> [Exercise requirements]: Your reply should reproduce each record precisely as written.

•••

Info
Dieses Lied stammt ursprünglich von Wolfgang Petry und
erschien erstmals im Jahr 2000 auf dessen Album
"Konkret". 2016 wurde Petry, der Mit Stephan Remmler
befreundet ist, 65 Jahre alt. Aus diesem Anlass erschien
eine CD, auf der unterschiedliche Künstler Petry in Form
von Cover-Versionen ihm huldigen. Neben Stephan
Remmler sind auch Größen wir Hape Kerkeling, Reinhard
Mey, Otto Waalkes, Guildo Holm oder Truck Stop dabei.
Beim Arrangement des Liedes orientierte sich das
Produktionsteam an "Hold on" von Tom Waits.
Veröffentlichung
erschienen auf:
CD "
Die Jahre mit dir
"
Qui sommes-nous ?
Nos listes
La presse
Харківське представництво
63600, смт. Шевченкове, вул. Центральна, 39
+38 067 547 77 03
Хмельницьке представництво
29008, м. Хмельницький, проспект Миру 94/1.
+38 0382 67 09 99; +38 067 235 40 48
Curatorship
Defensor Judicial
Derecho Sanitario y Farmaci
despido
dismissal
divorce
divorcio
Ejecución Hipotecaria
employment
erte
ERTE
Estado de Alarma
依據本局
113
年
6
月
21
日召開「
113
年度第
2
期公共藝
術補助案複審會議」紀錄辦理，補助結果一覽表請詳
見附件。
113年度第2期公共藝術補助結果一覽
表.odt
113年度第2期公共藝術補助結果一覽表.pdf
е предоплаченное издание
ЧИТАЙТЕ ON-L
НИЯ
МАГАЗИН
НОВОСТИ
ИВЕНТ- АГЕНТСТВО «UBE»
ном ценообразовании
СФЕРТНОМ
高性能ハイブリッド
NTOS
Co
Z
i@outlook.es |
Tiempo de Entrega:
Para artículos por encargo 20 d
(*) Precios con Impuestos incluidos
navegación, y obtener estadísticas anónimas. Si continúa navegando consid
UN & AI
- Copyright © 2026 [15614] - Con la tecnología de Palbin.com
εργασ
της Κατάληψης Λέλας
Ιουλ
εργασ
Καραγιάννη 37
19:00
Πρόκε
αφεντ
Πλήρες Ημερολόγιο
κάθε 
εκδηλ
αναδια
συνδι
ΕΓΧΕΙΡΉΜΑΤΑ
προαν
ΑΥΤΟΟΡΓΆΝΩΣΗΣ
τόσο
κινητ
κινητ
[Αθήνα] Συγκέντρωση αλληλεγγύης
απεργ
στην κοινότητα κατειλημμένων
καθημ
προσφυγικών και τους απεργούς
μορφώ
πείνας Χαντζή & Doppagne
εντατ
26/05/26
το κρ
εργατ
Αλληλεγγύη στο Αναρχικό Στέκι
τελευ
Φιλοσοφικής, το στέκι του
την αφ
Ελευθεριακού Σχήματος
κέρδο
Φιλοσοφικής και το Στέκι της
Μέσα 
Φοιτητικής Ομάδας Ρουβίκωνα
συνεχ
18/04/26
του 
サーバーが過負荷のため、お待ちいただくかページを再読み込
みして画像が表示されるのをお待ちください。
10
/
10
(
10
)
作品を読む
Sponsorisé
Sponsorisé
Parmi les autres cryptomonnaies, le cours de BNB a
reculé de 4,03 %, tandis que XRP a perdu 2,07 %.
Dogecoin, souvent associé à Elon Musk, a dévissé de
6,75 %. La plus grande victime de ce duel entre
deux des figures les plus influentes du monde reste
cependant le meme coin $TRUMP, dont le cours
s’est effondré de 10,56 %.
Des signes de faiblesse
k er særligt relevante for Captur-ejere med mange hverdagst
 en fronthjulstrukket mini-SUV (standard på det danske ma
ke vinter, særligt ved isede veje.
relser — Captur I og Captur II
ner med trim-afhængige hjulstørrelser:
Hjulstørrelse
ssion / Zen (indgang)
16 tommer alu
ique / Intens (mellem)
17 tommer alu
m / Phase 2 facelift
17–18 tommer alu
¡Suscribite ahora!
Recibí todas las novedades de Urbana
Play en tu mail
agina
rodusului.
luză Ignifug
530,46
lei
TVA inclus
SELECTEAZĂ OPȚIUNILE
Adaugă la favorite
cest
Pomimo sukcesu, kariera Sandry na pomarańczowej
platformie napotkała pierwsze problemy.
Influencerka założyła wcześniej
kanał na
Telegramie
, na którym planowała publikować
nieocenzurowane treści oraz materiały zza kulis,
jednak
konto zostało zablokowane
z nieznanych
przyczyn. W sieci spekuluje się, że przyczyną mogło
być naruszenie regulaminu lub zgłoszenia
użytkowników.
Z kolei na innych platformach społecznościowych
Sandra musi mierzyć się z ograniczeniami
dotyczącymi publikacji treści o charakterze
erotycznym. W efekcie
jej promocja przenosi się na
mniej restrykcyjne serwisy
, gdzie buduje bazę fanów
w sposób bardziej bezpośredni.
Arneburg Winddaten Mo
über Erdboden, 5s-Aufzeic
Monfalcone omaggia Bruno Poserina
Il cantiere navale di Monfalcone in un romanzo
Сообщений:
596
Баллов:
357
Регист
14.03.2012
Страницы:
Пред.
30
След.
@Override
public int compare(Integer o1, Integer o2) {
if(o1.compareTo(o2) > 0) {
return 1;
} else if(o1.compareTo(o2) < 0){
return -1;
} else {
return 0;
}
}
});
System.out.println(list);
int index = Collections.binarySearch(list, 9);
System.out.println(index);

•••

> [The completed task]:
Info
Dieses Lied stammt ursprünglich von Wolfgang Petry und
erschien erstmals im Jahr 2000 auf dessen Album
"Konkret". 2016 wurde Petry, der Mit Stephan Remmler
befreundet ist, 65 Jahre alt. Aus diesem Anlass erschien
eine CD, auf der unterschiedliche Künstler Petry in Form
von Cover-Versionen ihm huldigen. Neben Stephan
Remmler sind auch Größen wir Hape Kerkeling, Reinhard
Mey, Otto Waalkes, Guildo Holm oder Truck Stop dabei.
Beim Arrangement des Liedes orientierte sich das
Produktionsteam an "Hold on" von Tom Waits.
Veröffentlichung
erschienen auf:
CD "
Die Jahre mit dir
"
Qui sommes-nous ?
Nos listes
La presse
Харківське представництво
63600, смт. Шевченкове, вул. Центральна, 39
+38 067 547 77 03
Хмельницьке представництво
29008, м. Хмельницький, проспект Миру 94/1.
+38 0382 67 09 99; +38 067 235 40 48
Curatorship
Defensor Judicial
Derecho Sanitario y Farmaci
despido
dismissal
divorce
divorcio
Ejecución Hipotecaria
employment
erte
ERTE
Estado de Alarma
依據本局
113
年
6
月
21
日召開「
113
年度第
2
期公共藝
術補助案複審會議」紀錄辦理，補助結果一覽表請詳
見附件。
113年度第2期公共藝術補助結果一覽
表.odt
113年度第2期公共藝術補助結果一覽表.pdf
е предоплаченное издание
ЧИТАЙТЕ ON-L
НИЯ
МАГАЗИН
НОВОСТИ
ИВЕНТ- АГЕНТСТВО «UBE»
ном ценообразовании
СФЕРТНОМ
高性能ハイブリッド
NTOS
Co
Z
i@outlook.es |
Tiempo de Entrega:
Para artículos por encargo 20 d
(*) Precios con Impuestos incluidos
navegación, y obtener estadísticas anónimas. Si continúa navegando consid
UN & AI
- Copyright © 2026 [15614] - Con la tecnología de Palbin.com
εργασ
της Κατάληψης Λέλας
Ιουλ
εργασ
Καραγιάννη 37
19:00
Πρόκε
αφεντ
Πλήρες Ημερολόγιο
κάθε 
εκδηλ
αναδια
συνδι
ΕΓΧΕΙΡΉΜΑΤΑ
προαν
ΑΥΤΟΟΡΓΆΝΩΣΗΣ
τόσο
κινητ
κινητ
[Αθήνα] Συγκέντρωση αλληλεγγύης
απεργ
στην κοινότητα κατειλημμένων
καθημ
προσφυγικών και τους απεργούς
μορφώ
πείνας Χαντζή & Doppagne
εντατ
26/05/26
το κρ
εργατ
Αλληλεγγύη στο Αναρχικό Στέκι
τελευ
Φιλοσοφικής, το στέκι του
την αφ
Ελευθεριακού Σχήματος
κέρδο
Φιλοσοφικής και το Στέκι της
Μέσα 
Φοιτητικής Ομάδας Ρουβίκωνα
συνεχ
18/04/26
του 
サーバーが過負荷のため、お待ちいただくかページを再読み込
みして画像が表示されるのをお待ちください。
10
/
10
(
10
)
作品を読む
Sponsorisé
Sponsorisé
Parmi les autres cryptomonnaies, le cours de BNB a
reculé de 4,03 %, tandis que XRP a perdu 2,07 %.
Dogecoin, souvent associé à Elon Musk, a dévissé de
6,75 %. La plus grande victime de ce duel entre
deux des figures les plus influentes du monde reste
cependant le meme coin $TRUMP, dont le cours
s’est effondré de 10,56 %.
Des signes de faiblesse
k er særligt relevante for Captur-ejere med mange hverdagst
 en fronthjulstrukket mini-SUV (standard på det danske ma
ke vinter, særligt ved isede veje.
relser — Captur I og Captur II
ner med trim-afhængige hjulstørrelser:
Hjulstørrelse
ssion / Zen (indgang)
16 tommer alu
ique / Intens (mellem)
17 tommer alu
m / Phase 2 facelift
17–18 tommer alu
¡Suscribite ahora!
Recibí todas las novedades de Urbana
Play en tu mail
agina
rodusului.
luză Ignifug
530,46
lei
TVA inclus
SELECTEAZĂ OPȚIUNILE
Adaugă la favorite
cest
Pomimo sukcesu, kariera Sandry na pomarańczowej
platformie napotkała pierwsze problemy.
Influencerka założyła wcześniej
kanał na
Telegramie
, na którym planowała publikować
nieocenzurowane treści oraz materiały zza kulis,
jednak
konto zostało zablokowane
z nieznanych
przyczyn. W sieci spekuluje się, że przyczyną mogło
być naruszenie regulaminu lub zgłoszenia
użytkowników.
Z kolei na innych platformach społecznościowych
Sandra musi mierzyć się z ograniczeniami
dotyczącymi publikacji treści o charakterze
erotycznym. W efekcie
jej promocja przenosi się na
mniej restrykcyjne serwisy
, gdzie buduje bazę fanów
w sposób bardziej bezpośredni.
Arneburg Winddaten Mo
über Erdboden, 5s-Aufzeic
Monfalcone omaggia Bruno Poserina
Il cantiere navale di Monfalcone in un romanzo
Сообщений:
596
Баллов:
357
Регист
14.03.2012
Страницы:
Пред.
30
След.
@Override
public int compare(Integer o1, Integer o2) {
if(o1.compareTo(o2) > 0) {
return 1;
} else if(o1.compareTo(o2) < 0){
return -1;
} else {
return 0;
}
}
});
System.out.println(list);
int index = Collections.binarySearch(list, 9);
System.out.println(index);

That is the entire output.